■ Task to complete
Retype, word for word, every line of the records below starting at the one that contains "Step: Duplicate AR2's" and ending at the one that contains "key(ctrl+d)"; include both of those lines and nothing more.

■ Exercise input
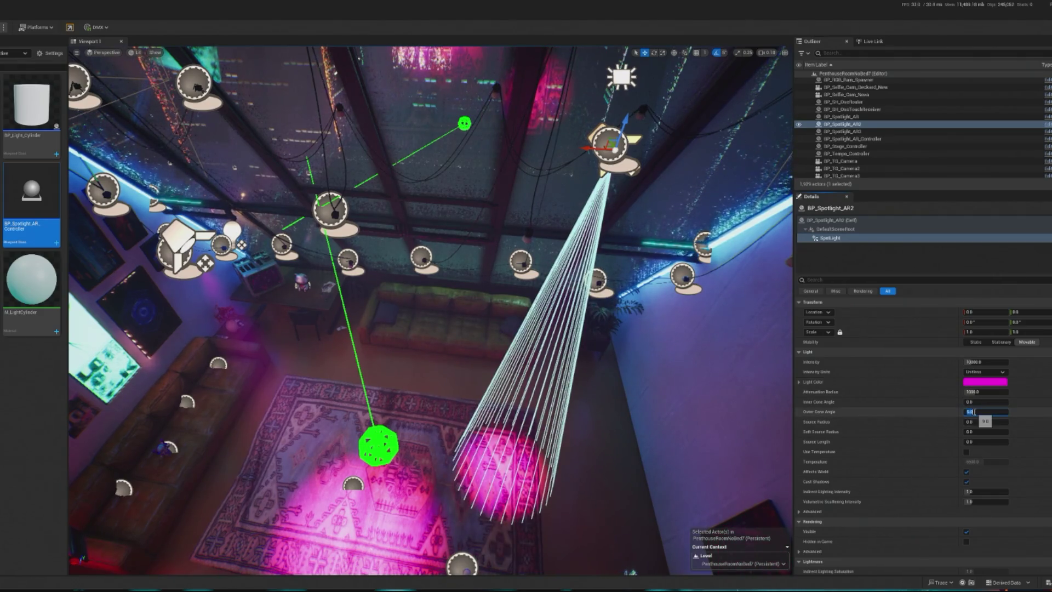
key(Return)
==
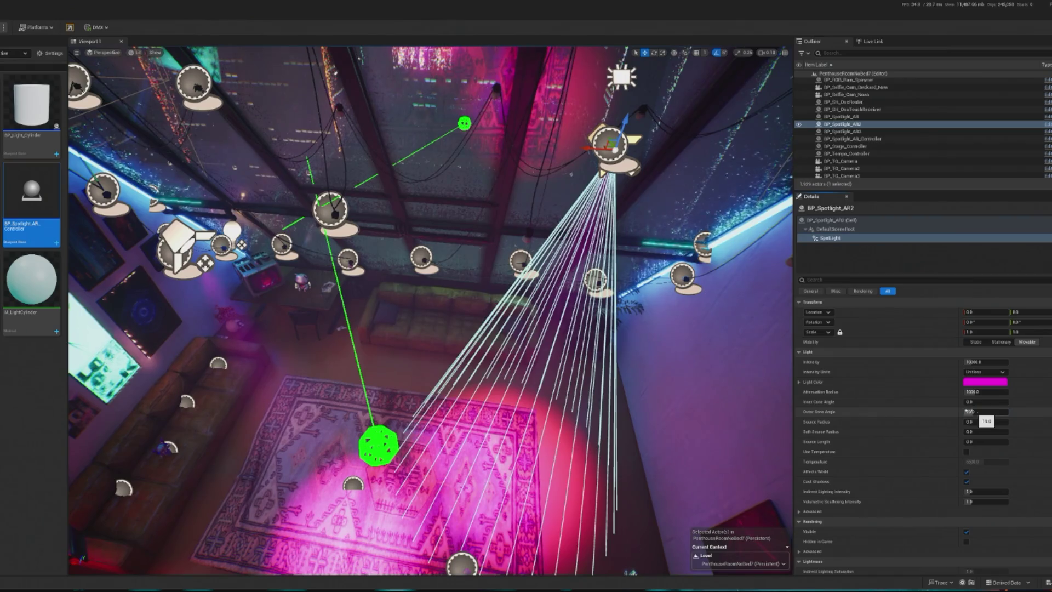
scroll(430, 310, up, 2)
==
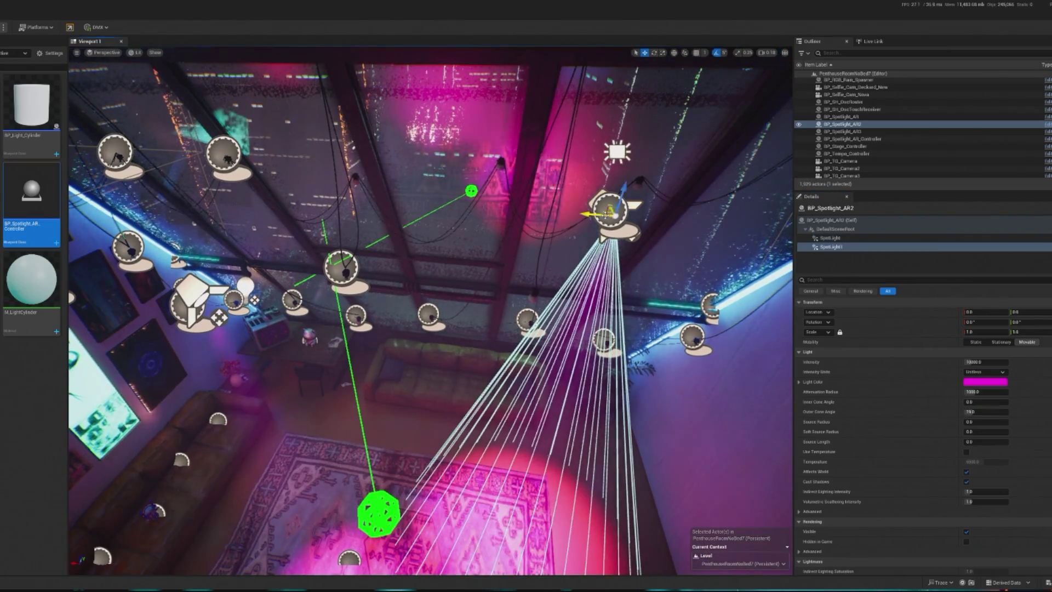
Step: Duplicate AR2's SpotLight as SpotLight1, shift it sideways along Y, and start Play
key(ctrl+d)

■ Worked solution
Step: Duplicate AR2's SpotLight as SpotLight1, shift it sideways along Y, and start Play
key(ctrl+d)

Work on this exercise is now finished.